Postgres seems pretty cool as open source databases go. I’m finding a much greater affinity for Postgres than say MySQL.
On the other hand, coming from an Oracle background there are a few things that come across as strange on Postgres. Most of the weirdness for me centers around MVCC,
Here is one new surprise for me.
I’m running a steady workload on a set of tables with inserts, updates, deletes and selects.

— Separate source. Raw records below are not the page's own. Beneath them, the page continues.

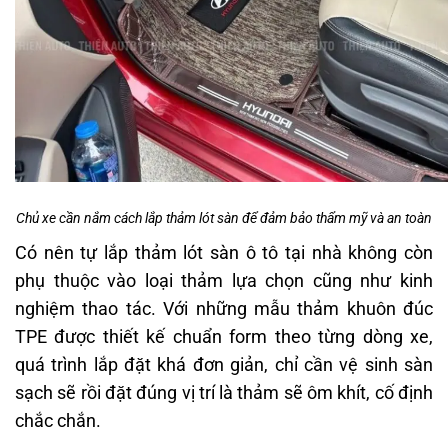
Chủ xe cần nắm cách lắp thảm lót sàn để đảm bảo thẩm mỹ và an toàn
Có nên tự lắp thảm lót sàn ô tô tại nhà không còn
phụ thuộc vào loại thảm lựa chọn cũng như kinh
nghiệm thao tác. Với những mẫu thảm khuôn đúc
TPE được thiết kế chuẩn form theo từng dòng xe,
quá trình lắp đặt khá đơn giản, chỉ cần vệ sinh sàn
sạch sẽ rồi đặt đúng vị trí là thảm sẽ ôm khít, cố định
chắc chắn.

This is putting a decent load on the database.
Then at 20:45, I simply do:
\set AUTOCOMMIT off \echo :AUTOCOMMIT create table toto ( id int); insert into toto values (1); commit; select * from toto for update;
and throughput goes down and CPU load goes up.
At 20:45 “idle_in_transaction_max_time”, the last time series graph below in yellow starts increasing until 21:04 when I do a “commit” after the “select * from toto for update;”.

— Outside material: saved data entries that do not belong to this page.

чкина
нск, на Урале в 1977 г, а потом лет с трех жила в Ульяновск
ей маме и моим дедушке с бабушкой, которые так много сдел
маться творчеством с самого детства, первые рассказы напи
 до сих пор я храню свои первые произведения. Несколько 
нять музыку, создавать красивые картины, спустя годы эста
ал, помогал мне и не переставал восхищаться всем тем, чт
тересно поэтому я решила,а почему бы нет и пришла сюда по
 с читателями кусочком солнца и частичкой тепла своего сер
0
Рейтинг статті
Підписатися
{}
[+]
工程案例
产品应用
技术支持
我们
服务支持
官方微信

Between 20:45 and 21:04 “idle_in_transaction_max_time” increases, the DB Load (last chart) CPU time increases and throughout “Transactions.xact_commit” goes down, the first graph.
In Postgres, dead rows are left in blocks until the vacuum process cleans them out.
The vacuum process can only clean out dead rows older than the oldest open transaction.
Thus if there is an open transaction and then new transactions doing deletes and inserts leaving dead rows, they will pile up because vacuum can’t clean them out.